The basic unit of Malraux’s fiction is the scene. It relates an event or events at such breathtaking speed that it covers numerous brief episodes in the space of a few pages. The technique of rapidly succeeding episodes recalls an intoxicating thirst for action, the drive towards a Nietzschean maximum of consciousness, the ontological expansion of will power that remains unappeased except through the acquisition of further will power. Malraux’s unbridled search for adventure and the war experience (he was a tank commander in de Gaulle’s push towards Germany) is explained by Nietzsche’s insistence that there can be no art without frenzy, since the character of frenzy is the realization of increased strength and power.
This search for more and more strength and power is evoked by a veritable multitude of a series of three nouns, adjectives or verbs, each one of which invests the previous one, by a form of ellipsis, with extra depth or weight.

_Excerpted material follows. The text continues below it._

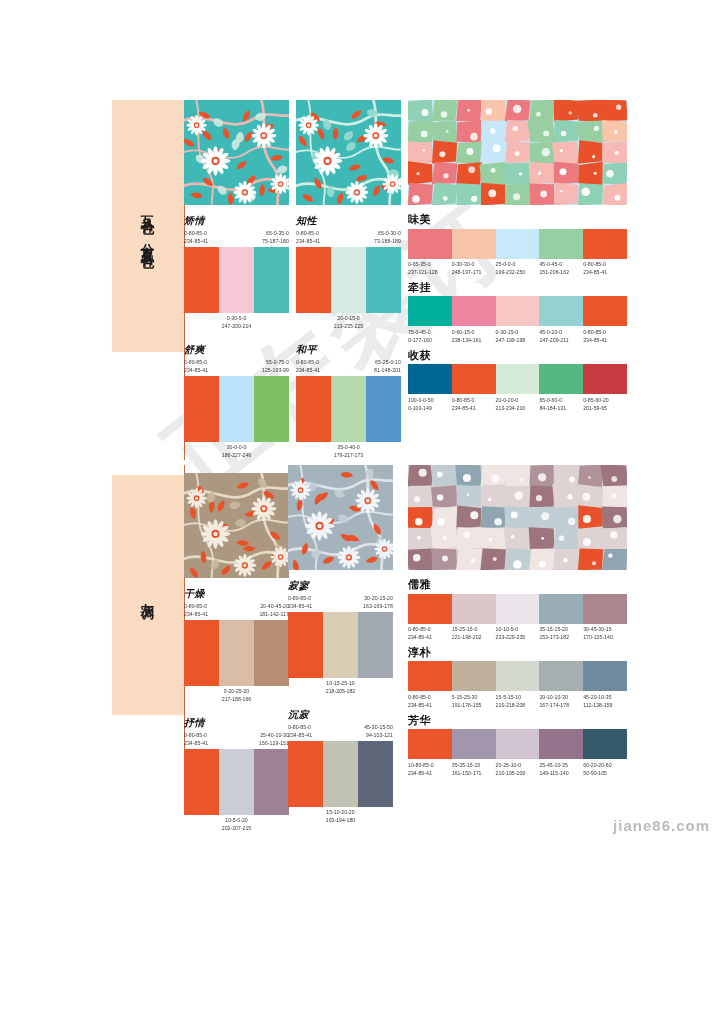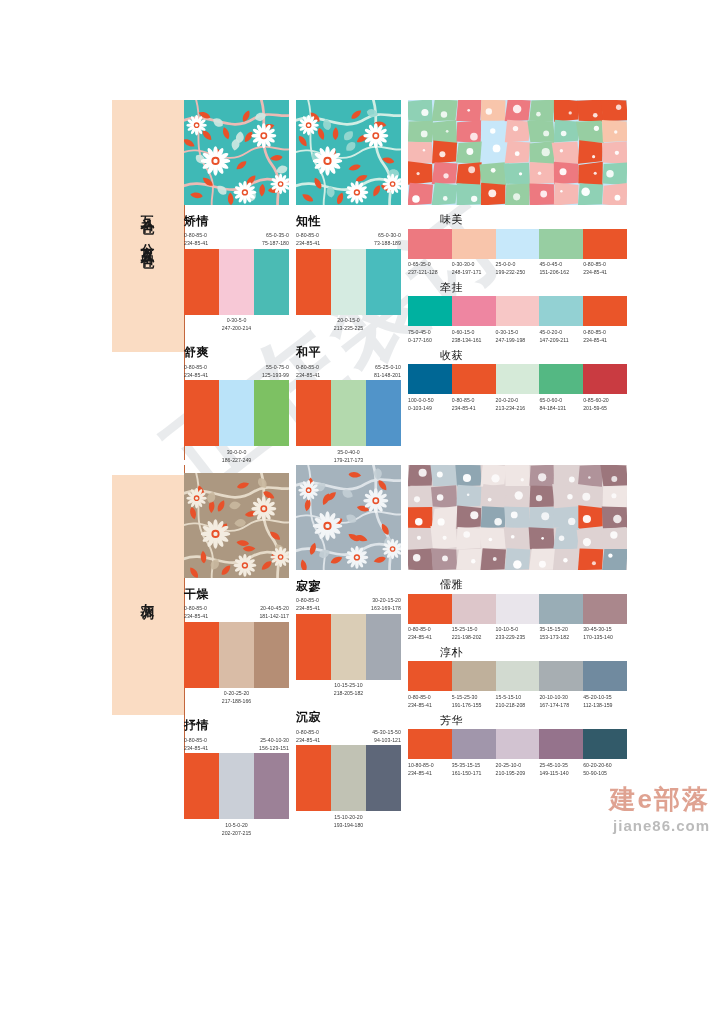"矫情" .pal3 .ptitle { font-size: 12px -> 10px; font-style: none -> italic }
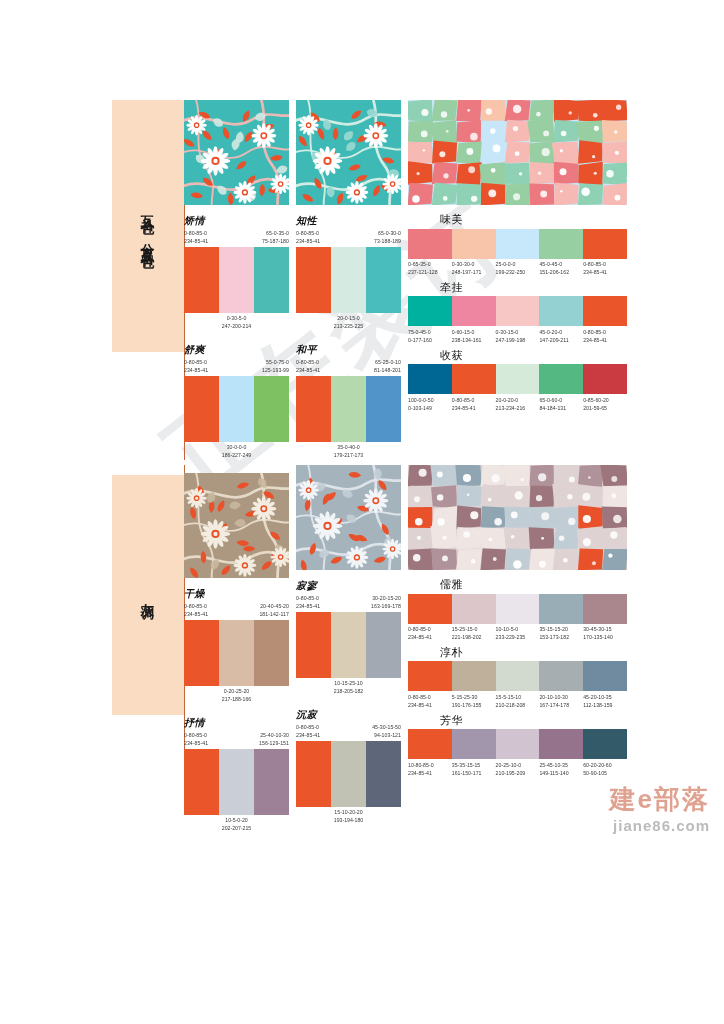"味美" .pal5 .ptitle { font-weight: 400 -> 700; margin-left: 32px -> none }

May three examples suffice, one from nouns, one from adjectives, one from verbs:
“…rebellion…which represents…will, tenacity, force.” (The Conquerors)
“Sharp, solid, heavy, the stone…” (The Royal Way)
“To organize. To determine. To constrain. Life is there.” (The Conquerors)
Adverbs and past participles accomplish the same task time and again.
The persistent, throbbing use of punctuation, full stops, commas, (semi-) colons, unfinished sentences, they all play a jarring part in the hero’s compulsive thrust forward.
Style forms part and parcel of Malraux’s interpretation of the Nietzschean Ūbermensch. He sees his creative writings as a kind of noble, bellicose, Olympian art. This inventive impulse represents for both German and French thinkers the very deepest manifestation of quixotic idealism, a kind of madness or frenzy incompatible with the realist vision of life. This is why both Nietzsche and Malraux admired the figure of Cervantes’ Don Quixote.
The only redemptive act for the individual lies in the projection of self upon the world, so that it will be shaped in his own likeness. True art reconstructs the world in the artist’s likeness. By their stringent act of the will to power, Nietzsche and Malraux attempted to transform the world, seeing the work of art, whether literature, painting, sculpture or music, as the loftiest, most virtuous expression of that will.